Dans le centre-ville de Bordeaux, des parents d'élèves se démènent pour que des enfants ne dorment plus à la rue. Ils ont décidé d'occuper leur établissement scolaire pour permettre à une famille de dormir au chaud et à l'abri, en attendant qu'une solution durable soit trouvée pour lui venir en aide.
Les élèves de l'école du Pas-Saint-Georges entrent en classe dans moins d'une heure. Le jour n'est pas encore levé sur Bordeaux, ce jeudi matin, et une famille quitte discrètement cet établissement du centre-ville. C'est la première nuit que ce couple, leur fille de 4 ans et leurs fils de 9 ans passent ici, faute d'avoir une autre solution d'hébergement. "Depuis le mois de septembre, cette famille est à la rue. C'est insupportable de se dire que des enfants dorment dehors", réagit Johanna, dont les enfants sont scolarisés dans le même établissement.

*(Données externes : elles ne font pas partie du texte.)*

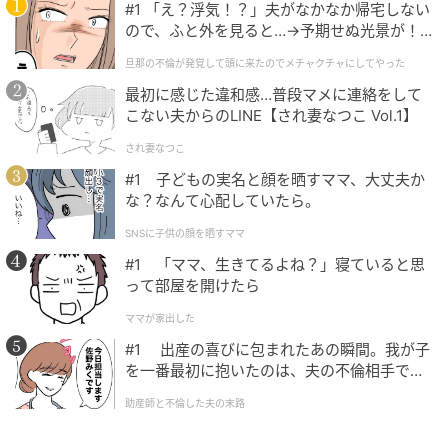
#1 「え？浮気！？」夫がなかなか帰宅しない
【天秤座の5月の運勢】憧れの人と急接近
ので、ふと外を見ると…→予期せぬ光景が！
も！？【水晶玉子の星占い】
｜旦那の不倫が発覚して頭に来たのでメチャ
旦那の不倫が発覚して頭に来たのでメチャクチャにしてやった
クチャにしてやった
最初に感じた違和感…普段マメに連絡をして
こない夫からのLINE【され妻なつこ Vol.1】
の記事をもっとみる
され妻なつこ
#1 子どもの実名と顔を晒すママ、大丈夫か
な？なんて心配していたら。
SNSに子供の顔を晒すママ
#1 「ママ、生きてるよね？」寝ていると思
って部屋を開けたら
ママが家出した
#1 出産の喜びに包まれたあの瞬間。我が子
を一番最初に抱いたのは、夫の不倫相手でし
た。
助産師と不倫した夫の末路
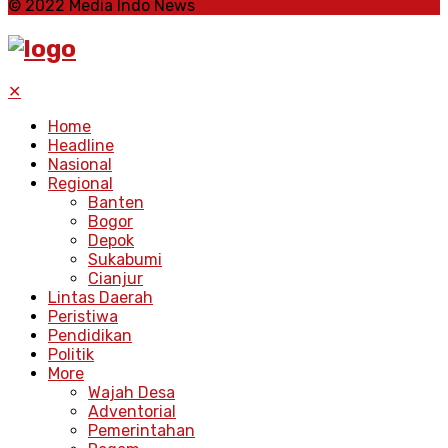
© 2022 Media Indo News
✕
Home
Headline
Nasional
Regional
Banten
Bogor
Depok
Sukabumi
Cianjur
Lintas Daerah
Peristiwa
Pendidikan
Politik
More
Wajah Desa
Adventorial
Pemerintahan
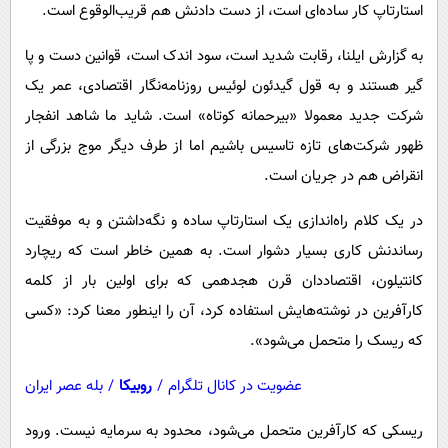
استارتاپ کار ساده‌ای است، از دست دادنش هم قریب‌الوقوع است.
به گزارش ایلنا، رقابت شدید است،‌ سود اندک است، قوانین دست و پا
گیر هستند و به قول گیدئون لوئیس روزنامه‌نگار اقتصادی، عمر یک
شرکت جدید معمولا «بیرحمانه کوتاه» است. شاید ما شاهد انفجار
ظهور شرکت‌های تازه تاسیس باشیم اما از طرف دیگر موج بزرگی از
انقراض هم در جریان است.
در یک کلام راه‌اندازی یک استارتاپ ساده و نگه‌داشتن و به موفقیت
رساندنش کاری بسیار دشوار است. به همین خاطر است که ریچارد
کانتیلون، اقتصاددان قرن هجدهمی که برای اولین بار از کلمه
کارآفرین در نوشته‌هایش استفاده کرد، آن را اینطور معنا کرد: «کسی
که ریسک را متحمل می‌شود».
عضویت در کانال تلگرام
/
روبیکا
/
بله عصر ایران
ریسکی که کارآفرین متحمل می‌شود، محدود به سرمایه نیست. ورود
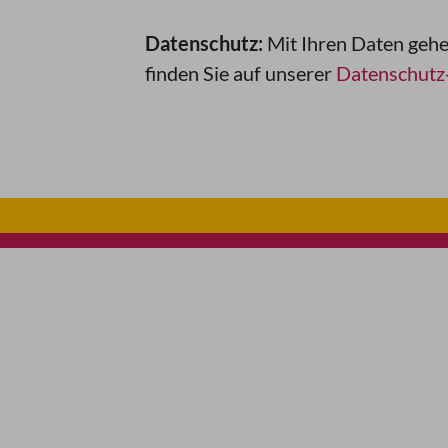
Datenschutz:
Mit Ihren Daten gehe
finden Sie auf unserer
Datenschutz-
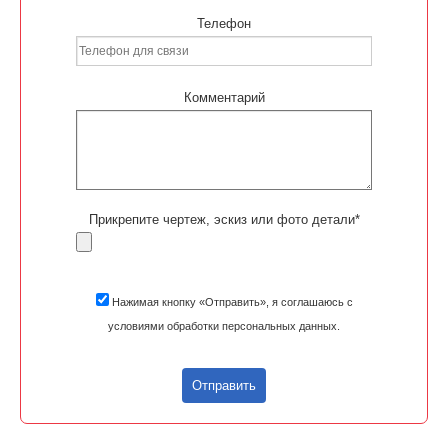
Телефон
Комментарий
Прикрепите чертеж, эскиз или фото детали*
Нажимая кнопку «Отправить», я соглашаюсь с
условиями обработки персональных данных.
Отправить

Interpeller les pouvoirs publics
Pour alerter sur leur situation, l'association des parents d'élèves des écoles maternelle et primaire Vieux Bordeaux et Pas-Saint-Georges a décidé d'organiser une opération "école occupée" à partir de ce mercredi soir. Ils relaient la nuit pour veiller sur cette famille sans domicile fixe, originaire d'Albanie. "On a utilisé du matériel que l'on avait dans la salle de motricité, des draps et du linge que l'on avait chez nous, afin d'essayer de lui créer un petit cocon", décrit Gaëlle, une parent d'élève.

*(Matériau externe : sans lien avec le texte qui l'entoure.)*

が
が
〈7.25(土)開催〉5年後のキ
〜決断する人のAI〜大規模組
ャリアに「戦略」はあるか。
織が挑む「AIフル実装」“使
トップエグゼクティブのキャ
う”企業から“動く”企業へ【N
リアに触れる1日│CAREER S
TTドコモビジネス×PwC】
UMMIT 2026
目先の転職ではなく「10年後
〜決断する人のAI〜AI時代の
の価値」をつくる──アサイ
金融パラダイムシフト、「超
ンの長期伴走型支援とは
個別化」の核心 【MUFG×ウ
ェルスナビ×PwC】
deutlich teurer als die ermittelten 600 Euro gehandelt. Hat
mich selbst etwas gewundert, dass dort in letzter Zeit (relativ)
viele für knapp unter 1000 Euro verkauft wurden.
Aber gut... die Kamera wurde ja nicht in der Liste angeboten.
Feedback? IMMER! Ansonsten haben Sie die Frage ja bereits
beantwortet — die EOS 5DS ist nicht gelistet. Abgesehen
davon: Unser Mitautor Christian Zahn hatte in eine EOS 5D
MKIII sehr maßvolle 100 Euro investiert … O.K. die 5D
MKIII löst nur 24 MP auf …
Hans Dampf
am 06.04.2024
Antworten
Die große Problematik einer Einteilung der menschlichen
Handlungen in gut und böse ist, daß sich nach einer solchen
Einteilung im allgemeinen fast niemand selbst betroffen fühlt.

Cette nuit, la petite fille s'est réveillée en demandant si quelqu'un n'était pas en train de la regarder par la fenêtre qui donne sur la rue. C'est difficile pour les enfants de dormir dans leur école, ils se questionnent beaucoup.
GaëlleParent d'élève
Certains restent toute la nuit à leurs côtés, d'autres viennent pour partager le dîner ou seulement pour le petit-déjeuner et aider à ranger les lieux. Ces parents solidaires cherchent à attirer l'attention des pouvoirs publics sur la situation des familles à la rue. "Je ne m'attendais pas, en devenant parent d'élève, à devoir gérer des situations pareilles. Dans les écoles du centre-ville de Bordeaux, un enfant sur cinq est en situation de logement précaire", commente Johanna.
L'année dernière, les parents élus avaient déjà été sollicités par la directrice de l'établissement bordelais pour venir en aide à une famille en difficulté de logement. Plusieurs d'entre eux avaient participé au financement de nuits d'hôte ou l'avaient hébergée. "Cette année, nous n'en sommes pas encore arrivés là, mais cela risque d'être bientôt le cas", s'inquiète Cédric.
Ce sont des familles qui côtoient la même école que nous, des enfants qui sont en classe avec les nôtres, donc ça nous touche encore plus personnellement.
CédricParent d'élève
Première alerte en septembre
Le député écologiste de Bordeaux Nicolas Thierry a affirmé son soutien à la mobilisation des parents d'élèves dans un communiqué, ce mercredi soir. "L'hébergement est un droit inconditionnel, et la responsabilité de l'État est de répondre d'urgence à la situation de grande précarité dans laquelle se trouvent ces enfants", a indiqué l'élu, qui insiste sur l'importance qu'ils puissent "continuer leur scolarité dans des conditions dignes, stables et sécurisées".
Le 25 septembre, le député avait lancé une première alerte au préfet de Gironde sur la situation précaire de cette famille, restée sans réponse à ce jour.
La préfecture indique que la famille est visée par une obligation de quitter le territoire français (OQTF). "Leur demande d'asile, qui est instruite par l'Ofpra, a été déboutée. À ce titre, elle peut bénéficier d'une aide au retour volontaire dans son pays et d'un hébergement au centre de préparation du retour", précise-t-elle.
Pendant que le couple erre dans les rues de la ville en journée, la fillette et son grand frère continuent leur vie d'écolier. Le soir, à partir de 18 h 30, ils regagnent leur campement de fortune. Les parents mobilisés ont interpellé la mairie pour qu'une solution de logement durable soit proposée à la famille. Un rendez-vous est prévu la semaine prochaine.